McKendrick is a Canmore local and a part-owner of Strides Canmore. While the store was in its beginnings, McKendrick took advantage of extra time he had to begin research on the book.  

He’s been intrigued by Bjornstrom’s story for years since visiting the makeshift lair roughly 20 years ago. 

“These questions that I had about the bushman were percolating through my mind for a number of years,” said McKendrick.  

“He had been just arrested the previous winter and then some house-boaters stumbled upon the cave, despite it being quite well hidden.” 

Bjornstrom evaded capture for two years in the woods near Shuswap Lake, pillaging supplies from camps and nearby cottages, much to the anger of local residents and vacationers.  

His cave included electricity from solar panels, which helped power a working computer, cellphone, and a functioning wood-fire stove. The structure was later destroyed by authorities because of safety concerns.  

McKendrick also speculates about the methods Bjornstrom used to hide his canoe, perhaps even keeping it underwater.  

“That left a real impression on me," he said. "Just the amount of work that went into that just got me wondering, what leads someone to do that?”  

Bjornstrom was jailed in 1999 for a break-and-enter and escaped prison only weeks before fulfilling his sentence, reportedly because he feared for his life. 

“It's a noisy explanation for why Bjornstrom would escape just before his sentence was up and returned to the bush just before winter," McKendrick said. "Something, it would seem, caused him to do that.”  

Bjornstrom was hired to investigate the Calgary-based Bre-X gold mining scandal. He concluded the mysterious death of geologist Michael de Guzman was in fact a murder, and as a result, he was apparently threatened. 

“It seems crazy enough to be true when you put it all together,” said McKendrick.   

Bjornstrom further enticed police when he gave interviews to media outlets on at least two occasions. He was eventually captured by RCMP officers posing as a documentary crew trying to interview him. 

McKendrick dogged research included digging into RCMP transcripts, reviewing court documents, and interviewing associates of Bjornstrom from across B.C. in order to “give a bit of a portrait of him as a person.”  

“I was able to talk to enough people that knew him well," he said. "I was able to get a pretty good understanding and put his whole story together from beginning to end.” 

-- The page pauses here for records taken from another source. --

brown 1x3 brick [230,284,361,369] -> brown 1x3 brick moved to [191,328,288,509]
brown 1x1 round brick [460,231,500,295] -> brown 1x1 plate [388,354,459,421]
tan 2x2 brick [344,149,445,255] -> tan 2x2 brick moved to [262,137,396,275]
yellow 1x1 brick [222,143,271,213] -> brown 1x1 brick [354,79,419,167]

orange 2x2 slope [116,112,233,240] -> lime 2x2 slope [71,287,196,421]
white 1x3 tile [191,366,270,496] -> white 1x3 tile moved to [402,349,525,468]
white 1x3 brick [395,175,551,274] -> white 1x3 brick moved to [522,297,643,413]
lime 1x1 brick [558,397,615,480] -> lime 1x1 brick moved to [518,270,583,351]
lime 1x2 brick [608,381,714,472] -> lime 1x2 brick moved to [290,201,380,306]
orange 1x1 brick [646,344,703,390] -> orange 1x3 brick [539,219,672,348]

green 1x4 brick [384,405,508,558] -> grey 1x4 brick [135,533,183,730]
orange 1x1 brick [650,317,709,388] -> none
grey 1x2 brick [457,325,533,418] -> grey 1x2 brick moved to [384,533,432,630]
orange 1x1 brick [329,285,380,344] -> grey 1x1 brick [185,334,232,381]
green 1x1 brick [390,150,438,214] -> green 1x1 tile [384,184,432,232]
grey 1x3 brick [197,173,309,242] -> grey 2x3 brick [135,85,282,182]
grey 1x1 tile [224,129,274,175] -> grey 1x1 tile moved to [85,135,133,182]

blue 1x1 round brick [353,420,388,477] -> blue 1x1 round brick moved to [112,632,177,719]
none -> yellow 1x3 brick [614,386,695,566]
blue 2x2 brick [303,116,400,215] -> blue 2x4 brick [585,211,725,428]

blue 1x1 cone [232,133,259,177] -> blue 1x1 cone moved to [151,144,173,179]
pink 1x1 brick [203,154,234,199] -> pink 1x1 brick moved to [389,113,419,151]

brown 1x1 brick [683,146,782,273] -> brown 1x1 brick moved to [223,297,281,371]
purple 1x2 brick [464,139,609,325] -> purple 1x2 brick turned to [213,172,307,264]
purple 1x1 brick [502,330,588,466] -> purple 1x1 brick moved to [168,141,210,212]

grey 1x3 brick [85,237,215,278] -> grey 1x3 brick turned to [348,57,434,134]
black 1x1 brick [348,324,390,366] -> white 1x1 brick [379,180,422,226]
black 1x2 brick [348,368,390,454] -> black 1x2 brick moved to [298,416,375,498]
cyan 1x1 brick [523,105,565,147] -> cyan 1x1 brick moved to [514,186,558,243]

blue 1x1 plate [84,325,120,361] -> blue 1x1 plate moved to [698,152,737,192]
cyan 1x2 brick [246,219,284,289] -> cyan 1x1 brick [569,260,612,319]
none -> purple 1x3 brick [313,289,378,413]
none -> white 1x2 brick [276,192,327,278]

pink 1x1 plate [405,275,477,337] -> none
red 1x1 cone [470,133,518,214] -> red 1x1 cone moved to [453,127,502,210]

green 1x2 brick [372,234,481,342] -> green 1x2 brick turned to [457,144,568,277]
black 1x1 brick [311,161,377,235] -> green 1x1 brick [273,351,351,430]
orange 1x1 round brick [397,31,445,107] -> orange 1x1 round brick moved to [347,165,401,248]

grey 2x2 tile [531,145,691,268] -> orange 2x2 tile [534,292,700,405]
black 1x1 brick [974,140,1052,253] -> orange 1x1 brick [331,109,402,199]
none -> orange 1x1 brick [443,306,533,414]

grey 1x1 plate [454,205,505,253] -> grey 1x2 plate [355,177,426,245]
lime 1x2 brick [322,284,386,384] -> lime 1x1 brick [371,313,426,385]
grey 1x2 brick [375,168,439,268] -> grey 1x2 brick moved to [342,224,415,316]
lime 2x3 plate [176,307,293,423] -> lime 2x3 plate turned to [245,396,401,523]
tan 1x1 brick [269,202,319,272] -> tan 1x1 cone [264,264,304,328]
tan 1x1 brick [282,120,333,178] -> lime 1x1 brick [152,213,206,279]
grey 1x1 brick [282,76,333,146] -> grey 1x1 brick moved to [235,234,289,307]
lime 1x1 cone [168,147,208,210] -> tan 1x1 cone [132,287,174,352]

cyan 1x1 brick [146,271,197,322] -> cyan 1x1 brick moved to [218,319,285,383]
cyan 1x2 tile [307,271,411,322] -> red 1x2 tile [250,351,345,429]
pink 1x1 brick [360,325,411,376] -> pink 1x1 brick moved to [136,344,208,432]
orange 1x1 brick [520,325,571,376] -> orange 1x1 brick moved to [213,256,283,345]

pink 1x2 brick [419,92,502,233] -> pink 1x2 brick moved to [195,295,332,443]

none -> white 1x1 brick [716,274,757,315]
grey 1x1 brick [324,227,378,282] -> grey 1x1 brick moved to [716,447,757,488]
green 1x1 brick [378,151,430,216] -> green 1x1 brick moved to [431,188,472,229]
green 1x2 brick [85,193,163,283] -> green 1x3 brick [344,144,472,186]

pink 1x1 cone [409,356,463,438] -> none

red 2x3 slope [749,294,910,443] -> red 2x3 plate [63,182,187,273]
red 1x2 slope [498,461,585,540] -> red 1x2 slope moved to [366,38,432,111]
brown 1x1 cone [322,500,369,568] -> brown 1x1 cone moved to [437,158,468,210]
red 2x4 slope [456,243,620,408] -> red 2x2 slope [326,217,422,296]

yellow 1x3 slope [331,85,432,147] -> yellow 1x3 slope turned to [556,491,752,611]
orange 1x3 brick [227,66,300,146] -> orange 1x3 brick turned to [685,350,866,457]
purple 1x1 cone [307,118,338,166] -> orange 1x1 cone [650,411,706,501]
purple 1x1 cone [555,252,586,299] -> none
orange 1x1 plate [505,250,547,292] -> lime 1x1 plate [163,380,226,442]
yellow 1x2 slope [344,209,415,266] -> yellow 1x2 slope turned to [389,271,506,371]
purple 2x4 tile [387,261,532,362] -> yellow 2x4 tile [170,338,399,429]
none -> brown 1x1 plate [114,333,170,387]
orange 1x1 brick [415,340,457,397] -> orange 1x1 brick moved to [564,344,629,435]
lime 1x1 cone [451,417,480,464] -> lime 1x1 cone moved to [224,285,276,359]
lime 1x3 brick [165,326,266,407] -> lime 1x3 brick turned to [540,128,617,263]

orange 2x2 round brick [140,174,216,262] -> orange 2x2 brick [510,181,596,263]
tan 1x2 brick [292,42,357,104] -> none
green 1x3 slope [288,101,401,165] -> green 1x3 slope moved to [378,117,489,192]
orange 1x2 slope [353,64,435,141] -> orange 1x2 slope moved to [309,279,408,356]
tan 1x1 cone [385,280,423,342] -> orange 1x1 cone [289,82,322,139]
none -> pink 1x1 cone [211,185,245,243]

McKendrick’s own experience of the Shuswap and Bjornstrom’s story is thanks in part to his family’s cabin across the lake from Sicamous. He searched the Hunkwa Lake area for other hideouts of Bjornstrom’s, but to no success.  

Lots of questions came up during the book’s research and many remain unanswered.  

Bjornstrom was allegedly connected to a CIA program utilizing psychic and clairvoyant individuals for proposed espionage. At his sentencing hearing, he claimed to have hidden in the woods to monitor possible activity in the area related to images of child sexual exploitation.  

“In terms of pursuing his mission early on, because he never produced any concrete evidence of what he was looking into, the doubts will always be there,” McKendrick said.   

McKendrick added he hopes readers will make up their own minds about who Bjornstrom was as a person, or what to make of his efforts while evading capture.  

“It's something I left up for the reader to make their own view. Everyone's got their own view of what makes a hero.” 

“I came to view him as an honest person who was trying to help other people,” said McKendrick. “He just went about it a very unorthodox way.” 

Reminiscent of John Vaillant's The Golden Spruce and Jon Krakauer’s Into the Wild, the book’s portrait of Bjornstrom as a far-from-ordinary fugitive will intrigue lovers of non-fiction and Canadian enigmas.  

McKendrick hopes those who might know more about the bushman’s time in the Shuswap will read the book and get in touch with him. 

The Bushman’s Lair: On the Trail of the Fugitive of the Shuswap will be released by Harbour Publishing on April 24; however, advance signed copies are already available at Café Books in Canmore.